Menurut Rektor, transformasi tersebut tetap berpijak pada jati diri UMI sebagai kampus yang mengembangkan Catur Dharma Perguruan Tinggi, yaitu Pendidikan dan Pengajaran, Penelitian, Pengabdian kepada Masyarakat, serta Komitmen Ke-UMI-an dan Pendidikan Karakter. Seluruh inovasi digital diarahkan untuk memperkuat pelaksanaan Catur Dharma tersebut, bukan menggantikannya.
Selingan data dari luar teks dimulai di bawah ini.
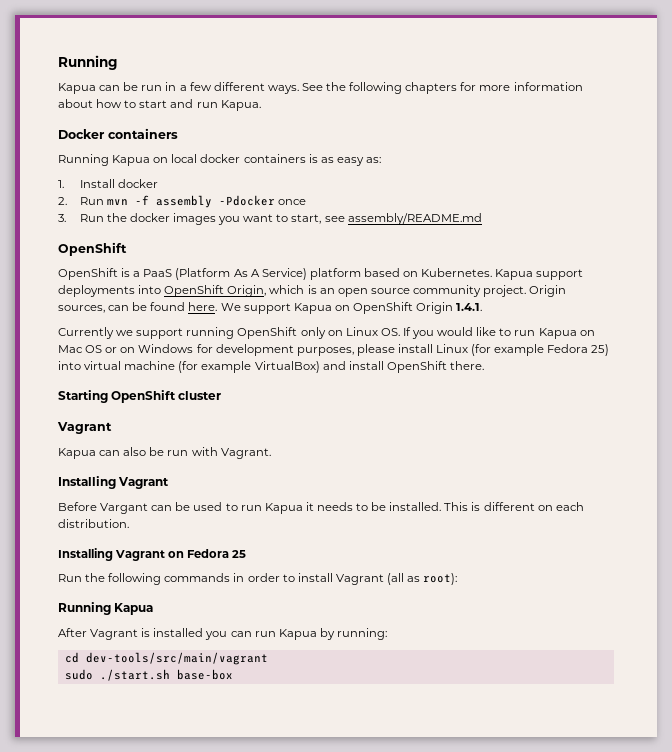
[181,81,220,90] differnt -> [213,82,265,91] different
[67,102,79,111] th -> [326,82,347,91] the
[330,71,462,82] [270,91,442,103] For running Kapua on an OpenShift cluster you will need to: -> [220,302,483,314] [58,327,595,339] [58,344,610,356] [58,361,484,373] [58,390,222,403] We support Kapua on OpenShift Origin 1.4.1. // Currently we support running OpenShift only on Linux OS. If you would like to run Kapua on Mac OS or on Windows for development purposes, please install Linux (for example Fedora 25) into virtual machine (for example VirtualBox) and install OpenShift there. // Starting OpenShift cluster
Melalui UMI Connection, seluruh sivitas akademika secara bertahap akan berada dalam satu ekosistem digital yang saling terhubung. Mahasiswa, dosen, tenaga kependidikan, pimpinan, alumni, mitra industri, rumah sakit pendidikan, pesantren, hingga pusat-pusat layanan universitas akan terkoneksi melalui sistem yang terintegrasi, aman, dan berorientasi pada kemudahan layanan.
Bagi mahasiswa, transformasi ini menghadirkan pengalaman belajar yang lebih modern, cepat, dan adaptif terhadap perkembangan zaman. Bagi dosen dan tenaga kependidikan, proses akademik maupun administrasi akan semakin sederhana karena didukung sistem yang saling terhubung. Sementara bagi pimpinan universitas, keputusan dapat diambil lebih cepat karena didasarkan pada data yang akurat dan terpadu.
Wakil Rektor II UMI, Prof. Dr. Ir. Zakir Sabara H.W., S.T., M.T., IPM., ASEAN Eng., APEC Eng., menjelaskan, UMI Connection dibangun bukan untuk menambah banyak aplikasi baru, tetapi untuk menyatukan seluruh kekuatan universitas dalam satu arsitektur digital yang utuh.
“Kampus masa depan bukan kampus yang memiliki aplikasi paling banyak. Kampus masa depan adalah kampus yang mampu menghubungkan seluruh pengetahuan, data, layanan, dan manusianya dalam satu ekosistem yang saling menguatkan. Itulah filosofi UMI Connection. Ketika data saling terhubung, pelayanan menjadi lebih cepat. Ketika pelayanan semakin cepat, kepercayaan tumbuh. Dan ketika kepercayaan tumbuh, reputasi universitas ikut bertumbuh.”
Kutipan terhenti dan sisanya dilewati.